---------- EXTRACTED DATA ----------
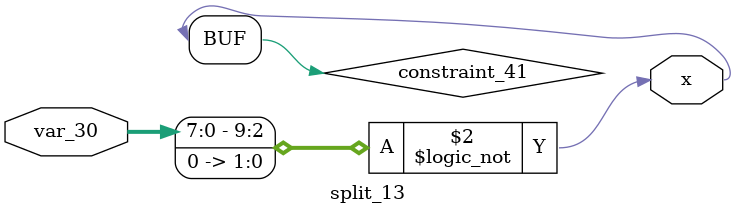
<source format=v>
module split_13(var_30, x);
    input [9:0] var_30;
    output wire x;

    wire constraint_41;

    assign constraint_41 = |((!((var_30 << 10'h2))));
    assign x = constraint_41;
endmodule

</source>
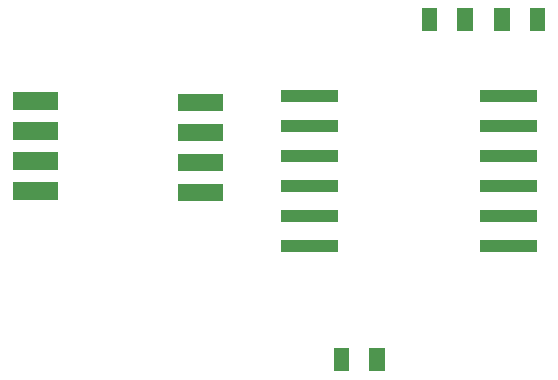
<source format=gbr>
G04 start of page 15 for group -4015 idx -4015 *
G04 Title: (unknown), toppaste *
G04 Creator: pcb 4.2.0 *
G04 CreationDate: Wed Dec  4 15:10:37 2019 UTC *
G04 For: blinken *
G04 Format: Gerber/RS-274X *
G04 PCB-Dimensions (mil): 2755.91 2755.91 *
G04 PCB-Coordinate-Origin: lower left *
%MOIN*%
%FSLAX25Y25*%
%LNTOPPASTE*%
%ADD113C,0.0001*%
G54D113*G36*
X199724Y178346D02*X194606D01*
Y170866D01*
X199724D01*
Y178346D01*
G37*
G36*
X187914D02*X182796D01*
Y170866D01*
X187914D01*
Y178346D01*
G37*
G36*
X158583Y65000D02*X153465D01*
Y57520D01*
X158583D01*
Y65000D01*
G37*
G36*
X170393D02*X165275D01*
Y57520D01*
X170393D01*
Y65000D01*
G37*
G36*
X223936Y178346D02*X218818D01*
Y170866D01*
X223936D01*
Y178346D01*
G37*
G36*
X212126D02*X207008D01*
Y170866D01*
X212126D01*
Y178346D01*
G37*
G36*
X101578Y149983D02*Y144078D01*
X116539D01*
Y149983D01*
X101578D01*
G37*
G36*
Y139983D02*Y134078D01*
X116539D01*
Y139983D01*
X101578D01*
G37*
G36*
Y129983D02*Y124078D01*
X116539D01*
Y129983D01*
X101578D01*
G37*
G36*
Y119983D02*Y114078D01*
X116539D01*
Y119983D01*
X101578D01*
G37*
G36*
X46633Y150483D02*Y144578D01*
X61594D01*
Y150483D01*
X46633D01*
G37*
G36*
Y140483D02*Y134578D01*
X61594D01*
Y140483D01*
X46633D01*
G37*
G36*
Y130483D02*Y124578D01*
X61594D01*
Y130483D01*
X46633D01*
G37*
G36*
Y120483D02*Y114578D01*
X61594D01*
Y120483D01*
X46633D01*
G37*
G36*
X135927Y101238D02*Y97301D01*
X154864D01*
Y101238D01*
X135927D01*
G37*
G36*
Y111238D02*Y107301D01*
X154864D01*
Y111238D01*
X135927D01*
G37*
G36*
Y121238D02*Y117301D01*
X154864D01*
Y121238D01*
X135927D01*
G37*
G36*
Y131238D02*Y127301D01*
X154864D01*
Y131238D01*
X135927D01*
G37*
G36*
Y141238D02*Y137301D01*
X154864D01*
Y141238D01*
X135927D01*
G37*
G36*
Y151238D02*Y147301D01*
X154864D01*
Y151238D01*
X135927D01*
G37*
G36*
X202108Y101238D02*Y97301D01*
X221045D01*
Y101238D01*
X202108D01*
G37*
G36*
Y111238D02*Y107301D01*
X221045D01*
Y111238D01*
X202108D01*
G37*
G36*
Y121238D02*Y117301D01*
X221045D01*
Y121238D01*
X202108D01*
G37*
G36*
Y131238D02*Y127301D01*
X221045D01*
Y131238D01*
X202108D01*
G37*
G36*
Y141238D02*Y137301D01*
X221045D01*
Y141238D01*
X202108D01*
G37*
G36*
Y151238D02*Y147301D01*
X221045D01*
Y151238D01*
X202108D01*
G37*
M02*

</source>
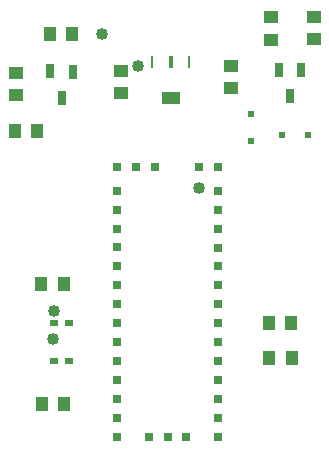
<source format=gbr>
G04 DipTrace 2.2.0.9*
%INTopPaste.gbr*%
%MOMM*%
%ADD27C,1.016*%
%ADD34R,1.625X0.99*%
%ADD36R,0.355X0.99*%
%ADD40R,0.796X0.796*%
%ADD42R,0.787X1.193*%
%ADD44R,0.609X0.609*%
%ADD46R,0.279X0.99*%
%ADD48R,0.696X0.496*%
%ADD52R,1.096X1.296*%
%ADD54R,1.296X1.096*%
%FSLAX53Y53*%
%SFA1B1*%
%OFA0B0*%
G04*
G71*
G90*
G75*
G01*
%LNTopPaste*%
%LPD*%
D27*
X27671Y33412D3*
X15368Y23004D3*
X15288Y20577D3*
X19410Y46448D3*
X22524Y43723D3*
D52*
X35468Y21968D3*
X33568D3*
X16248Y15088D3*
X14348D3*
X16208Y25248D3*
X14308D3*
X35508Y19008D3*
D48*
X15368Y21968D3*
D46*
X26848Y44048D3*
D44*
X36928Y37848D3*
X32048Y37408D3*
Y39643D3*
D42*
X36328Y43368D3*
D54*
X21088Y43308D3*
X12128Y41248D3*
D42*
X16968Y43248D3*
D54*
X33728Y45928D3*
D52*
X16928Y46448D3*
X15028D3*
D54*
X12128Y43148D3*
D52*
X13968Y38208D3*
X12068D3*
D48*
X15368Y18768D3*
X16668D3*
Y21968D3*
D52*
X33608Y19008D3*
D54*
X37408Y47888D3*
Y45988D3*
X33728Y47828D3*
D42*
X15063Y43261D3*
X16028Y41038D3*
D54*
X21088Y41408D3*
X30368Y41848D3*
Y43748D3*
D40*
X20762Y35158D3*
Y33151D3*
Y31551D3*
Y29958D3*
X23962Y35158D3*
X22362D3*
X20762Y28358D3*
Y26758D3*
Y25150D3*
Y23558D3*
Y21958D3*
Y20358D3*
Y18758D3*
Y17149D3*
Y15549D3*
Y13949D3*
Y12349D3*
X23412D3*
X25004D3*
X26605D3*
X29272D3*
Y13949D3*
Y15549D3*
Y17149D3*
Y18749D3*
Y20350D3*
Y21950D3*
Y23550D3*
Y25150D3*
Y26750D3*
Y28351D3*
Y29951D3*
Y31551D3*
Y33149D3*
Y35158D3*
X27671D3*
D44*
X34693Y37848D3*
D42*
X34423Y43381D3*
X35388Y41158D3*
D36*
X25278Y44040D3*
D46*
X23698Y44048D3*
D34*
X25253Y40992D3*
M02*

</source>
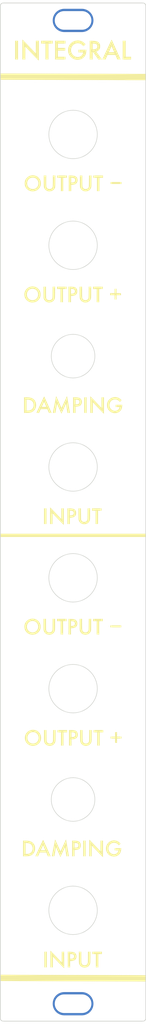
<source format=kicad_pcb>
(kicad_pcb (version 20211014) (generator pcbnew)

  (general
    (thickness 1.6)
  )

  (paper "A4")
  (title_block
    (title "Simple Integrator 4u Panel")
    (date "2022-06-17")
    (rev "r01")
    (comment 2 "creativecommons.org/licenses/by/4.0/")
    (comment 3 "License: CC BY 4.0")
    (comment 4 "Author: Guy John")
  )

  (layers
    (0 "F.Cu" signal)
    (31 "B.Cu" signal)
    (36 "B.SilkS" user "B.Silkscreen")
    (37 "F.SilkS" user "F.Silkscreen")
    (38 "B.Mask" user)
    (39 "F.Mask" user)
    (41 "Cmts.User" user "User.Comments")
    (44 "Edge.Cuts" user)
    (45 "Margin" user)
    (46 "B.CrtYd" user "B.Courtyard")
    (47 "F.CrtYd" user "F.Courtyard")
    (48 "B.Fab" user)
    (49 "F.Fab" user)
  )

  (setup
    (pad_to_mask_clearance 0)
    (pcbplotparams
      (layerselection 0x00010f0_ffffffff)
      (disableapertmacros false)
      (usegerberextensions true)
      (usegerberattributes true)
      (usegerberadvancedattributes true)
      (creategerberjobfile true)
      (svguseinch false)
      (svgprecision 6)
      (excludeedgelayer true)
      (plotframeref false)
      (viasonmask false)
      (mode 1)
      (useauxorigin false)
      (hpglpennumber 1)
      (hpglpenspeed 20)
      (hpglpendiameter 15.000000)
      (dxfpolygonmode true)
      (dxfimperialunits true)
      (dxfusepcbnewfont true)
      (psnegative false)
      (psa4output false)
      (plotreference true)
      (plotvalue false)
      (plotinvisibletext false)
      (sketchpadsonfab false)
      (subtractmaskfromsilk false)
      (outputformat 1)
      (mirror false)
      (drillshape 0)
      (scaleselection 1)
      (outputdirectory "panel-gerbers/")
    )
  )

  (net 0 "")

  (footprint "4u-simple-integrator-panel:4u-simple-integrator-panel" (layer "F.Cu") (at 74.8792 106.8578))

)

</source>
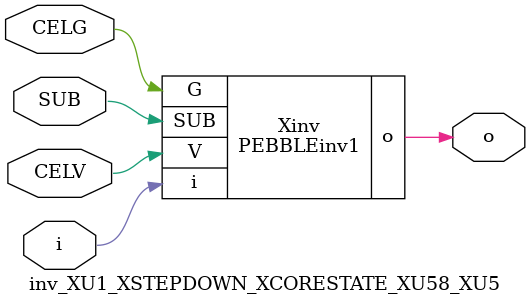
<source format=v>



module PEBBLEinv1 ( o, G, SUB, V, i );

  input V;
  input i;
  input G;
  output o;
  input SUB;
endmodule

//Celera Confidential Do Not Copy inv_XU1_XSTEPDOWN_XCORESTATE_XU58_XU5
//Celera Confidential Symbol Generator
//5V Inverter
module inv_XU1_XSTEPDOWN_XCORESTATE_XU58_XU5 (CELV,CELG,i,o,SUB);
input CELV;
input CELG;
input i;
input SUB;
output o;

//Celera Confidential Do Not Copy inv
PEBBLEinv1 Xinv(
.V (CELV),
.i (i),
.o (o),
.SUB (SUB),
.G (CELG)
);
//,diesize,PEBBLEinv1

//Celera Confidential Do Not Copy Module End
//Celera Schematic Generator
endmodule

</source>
----------
# [ASSIGNED TASK]
Within the listing above, the lines holding "Celera" should be counted. Give only the number.

# [ANSWER]
5